▸ WHAT YOU SHOULD DO
Update the lines below so that each instance of "catalogue" reads "catalog", keeping everything else in every line unchanged.

▸ PROVIDED ENTRIES
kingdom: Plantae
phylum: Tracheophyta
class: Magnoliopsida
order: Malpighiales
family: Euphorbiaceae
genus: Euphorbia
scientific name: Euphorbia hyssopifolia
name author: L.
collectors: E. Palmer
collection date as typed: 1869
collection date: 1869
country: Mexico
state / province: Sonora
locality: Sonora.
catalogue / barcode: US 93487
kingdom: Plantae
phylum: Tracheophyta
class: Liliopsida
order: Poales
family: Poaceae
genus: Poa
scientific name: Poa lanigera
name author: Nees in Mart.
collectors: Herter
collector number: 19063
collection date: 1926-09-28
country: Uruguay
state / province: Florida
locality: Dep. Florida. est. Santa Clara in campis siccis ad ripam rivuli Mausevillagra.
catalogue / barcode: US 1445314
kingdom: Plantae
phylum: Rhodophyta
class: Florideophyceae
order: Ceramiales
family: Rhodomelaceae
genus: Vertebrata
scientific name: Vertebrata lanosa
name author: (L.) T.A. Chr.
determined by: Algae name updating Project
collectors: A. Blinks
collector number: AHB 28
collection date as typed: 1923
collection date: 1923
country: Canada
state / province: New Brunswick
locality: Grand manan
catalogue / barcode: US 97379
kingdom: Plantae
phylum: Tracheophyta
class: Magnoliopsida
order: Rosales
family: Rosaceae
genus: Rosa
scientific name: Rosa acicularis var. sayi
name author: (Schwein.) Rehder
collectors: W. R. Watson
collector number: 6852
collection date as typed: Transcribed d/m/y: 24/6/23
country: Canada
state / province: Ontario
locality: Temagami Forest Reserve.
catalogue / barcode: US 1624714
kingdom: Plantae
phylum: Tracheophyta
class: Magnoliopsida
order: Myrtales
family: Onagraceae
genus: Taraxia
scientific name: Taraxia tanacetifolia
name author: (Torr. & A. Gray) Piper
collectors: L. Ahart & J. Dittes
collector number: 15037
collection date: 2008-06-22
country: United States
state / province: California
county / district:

▸ CORRECT ANSWER
kingdom: Plantae
phylum: Tracheophyta
class: Magnoliopsida
order: Malpighiales
family: Euphorbiaceae
genus: Euphorbia
scientific name: Euphorbia hyssopifolia
name author: L.
collectors: E. Palmer
collection date as typed: 1869
collection date: 1869
country: Mexico
state / province: Sonora
locality: Sonora.
catalog / barcode: US 93487
kingdom: Plantae
phylum: Tracheophyta
class: Liliopsida
order: Poales
family: Poaceae
genus: Poa
scientific name: Poa lanigera
name author: Nees in Mart.
collectors: Herter
collector number: 19063
collection date: 1926-09-28
country: Uruguay
state / province: Florida
locality: Dep. Florida. est. Santa Clara in campis siccis ad ripam rivuli Mausevillagra.
catalog / barcode: US 1445314
kingdom: Plantae
phylum: Rhodophyta
class: Florideophyceae
order: Ceramiales
family: Rhodomelaceae
genus: Vertebrata
scientific name: Vertebrata lanosa
name author: (L.) T.A. Chr.
determined by: Algae name updating Project
collectors: A. Blinks
collector number: AHB 28
collection date as typed: 1923
collection date: 1923
country: Canada
state / province: New Brunswick
locality: Grand manan
catalog / barcode: US 97379
kingdom: Plantae
phylum: Tracheophyta
class: Magnoliopsida
order: Rosales
family: Rosaceae
genus: Rosa
scientific name: Rosa acicularis var. sayi
name author: (Schwein.) Rehder
collectors: W. R. Watson
collector number: 6852
collection date as typed: Transcribed d/m/y: 24/6/23
country: Canada
state / province: Ontario
locality: Temagami Forest Reserve.
catalog / barcode: US 1624714
kingdom: Plantae
phylum: Tracheophyta
class: Magnoliopsida
order: Myrtales
family: Onagraceae
genus: Taraxia
scientific name: Taraxia tanacetifolia
name author: (Torr. & A. Gray) Piper
collectors: L. Ahart & J. Dittes
collector number: 15037
collection date: 2008-06-22
country: United States
state / province: California
county / district:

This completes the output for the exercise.